In this way of thinking, making sacrifices for loved ones can seem unfair, and women are sometimes advised to distance themselves from those who do not support their ambitions. A common concern raised is that serving others could cause a woman to lose her personal identity, while men appear to have more freedom in choosing their paths. The home is then portrayed as a place of limitation rather than a place of honor.
From an Islamic perspective, this misses a deeper truth: service, khidmah, is not a loss. It is an opportunity for immense reward that is a gift and a mercy from Allah ﷻ. It is an honor that He has given to women in a way that reflects their unique strengths, and through it, He has opened for them a direct path to His pleasure and to Paradise. When done with sincerity, khidmah is a powerful act of worship, and can potentially advance an individual spiritually to ranks far beyond even what years of night prayer could. Far from being a disadvantage, it is a station of dignity that carries blessings in this life and the next. Note the story of Uways al-Qarnī, who never met the blessed Prophet ﷺ due to his preoccupation with serving his elderly mother, and his rank was elevated such that the Prophet ﷺ himself told the great companions Abu Bakr and ʿUmar (raḍī Allah ʿanhum) to visit him and seek his intercession.
When this understanding of the value of khidmah is lost, families and communities suffer. We see this in societies where parental presence in the home is rare and family bonds weaken. But for the believer, every act, whether public or private, is an opportunity to seek Allah’s reward. Service, especially within the family, is one of the clearest examples of this.
Allah has given women a high rank, and in many of the roles only they can fulfill, service is at the heart:
As a daughter: The Prophet ﷺ said, “Whoever cares for these daughters and treats them well, they will be a shield for him from the Fire” (Bukhārī). Daughters often show deep compassion and spend much time supporting their parents, which is a virtue through khidmah. One of the most touching examples is when Fāṭimah رضي الله عنها cared for the Prophet ﷺ after the disbelievers hurt him. She wiped the blood from his face and tended to his wounds, showing the love, loyalty, and service that daughters are capable of at the highest level.

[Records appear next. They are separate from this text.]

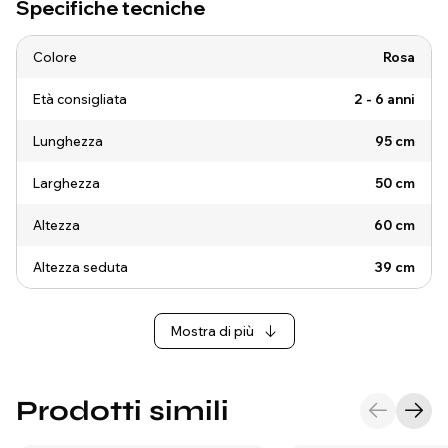
Specifiche tecniche
Colore
Rosa
Età consigliata
2 - 6 anni
Lunghezza
95 cm
Larghezza
50 cm
Altezza
60 cm
Altezza seduta
39 cm
Mostra di più
Prodotti simili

As a wife: She is a source of comfort, the completion of half her husband’s faith, and the protector of his wealth and family. The Prophet ﷺ said, “This world is but a passing enjoyment, and the best of it is a righteous wife.”He ﷺ also said, “When a woman prays her five (daily prayers), fasts her month, guards her chastity, and obeys her husband, it will be said to her: ‘Enter Paradise through whichever of its gates you wish.’” This is a clear example of Allah’s mercy, offering her the reward of guaranteed Paradise just for fulfilling acts that strengthen her home.
As a mother: The Prophet ﷺ said, “Paradise lies beneath the feet of mothers.” Bearing, giving birth to, and raising a child is among the greatest forms of service, and raising them well becomes an ongoing charity that benefits her long after she has left this world.
It is also important to remember that khidmah is a virtue for both men and women. Islam honors men who serve their parents, care for their families, and dedicate themselves to the well-being of others. The difference is that women often receive more opportunities for service within the family setting, which is something that should be recognized as a blessing, not as a sign of gender-based oppression. This greater share of service brings with it greater opportunities for reward, and it reflects Allah’s wisdom in giving each person a path suited to their strengths and nature.
The roles of khidmah are not a burden meant to diminish women. They are an advantage and a mercy that Allah ﷻ has given them above others. It is a source of honor, a shield from the Fire, and a direct road to Paradise. For anyone seeking the Hereafter, it is one of the most beautiful and rewarding stations to embrace.